The article did none of this.
It refers to the scenes between action sequences where the games slows it's praise down and lets the story breath. Where characterization and the well crafted world take over the shooting and explosions. It mentions the Tibeten village of UC2 prior to the climax of the game and praises interactions such as kicking a soccer ball. Heck it even says UC2 paved the way for cames like Journey, Dear Esther and the sort.
Erm, yes it did.
The genre has since come to be labelled somewhat derisively as "walking simulators" - a video game with precious little interactivity and no game-over state.
Of course The Uncharted games do have a failure state and you spend most of their running time engaged in third-person combat. On that level, they're still fairly traditional action games. But Uncharted 2 and its successors only dedicate a little over half of their running time to such mechanics. So what do you do the rest of the time?
Not a lot, interactively. Sometimes you simply watch cutscenes and have zero input whatsoever. The rest of the time you're being funnelled through intentionally frictionless scripted puzzles or button-tapping your way through automated platforming sequences. Technically you're still "playing" the game, but your agency is left out of your hands.
Now go back and read my post again.
I think the article is making the mistake of correlating walking with climbing, or platforming or whatever else, which is slightly unfair. I'm also not even sure the automated reasoning is as valid for Uncharted 4 either, since a bulk of the time is spent using the ropeswing, mudslides and the rock pick, which actually do generally require not only an element of timing, but also player control in terms of movement and momentum. Hell in my play through I died far more from failed platforming attempts than I did deaths from gunfights, which I think highlights this point.
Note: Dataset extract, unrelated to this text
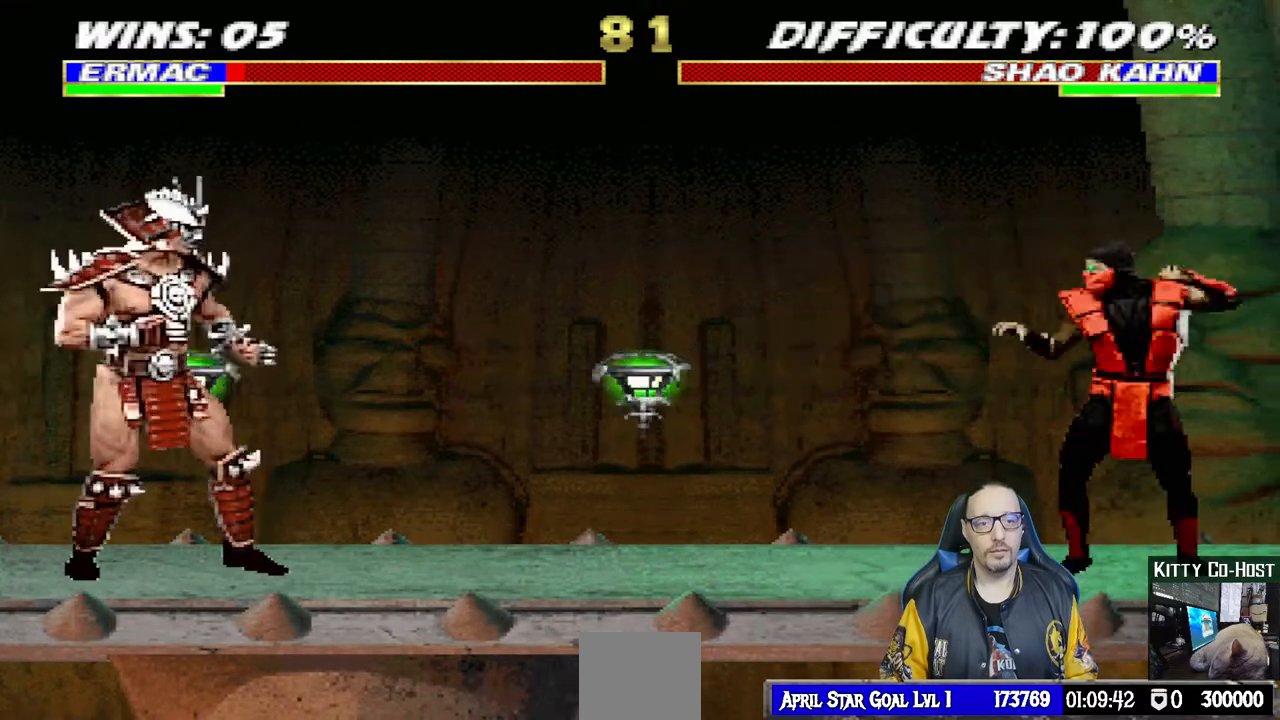
{"dt_ms": 500, "buttons": ["SQUARE"], "left_stick": "center", "right_stick": "center", "events": [[317, "SQUARE", "down"], [333, "DPAD_LEFT", "up"], [350, "DPAD_UP", "up"], [417, "SQUARE", "up"], [500, "SQUARE", "down"]]}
With respect to the climbing itself, I think with that, similar to say Assassin's Creed, the gameplay factor is more in discovery than it is actual timing, in other words, figuring out where you can or can't go, which climbing route to take to get to a certain point etc, almost akin to an advance form of exploration.
Add to that, Uncharted is an action adventure game, not just an action game, so if anything the game is more true to it's actual genre than many similar third person shooters of this nature are. UC4 in many ways is a pretty even split between the two, as the genre name suggests. Only the adventure side in this regard refers to exploring, climbing, swimming, swinging, discovering, solving etc.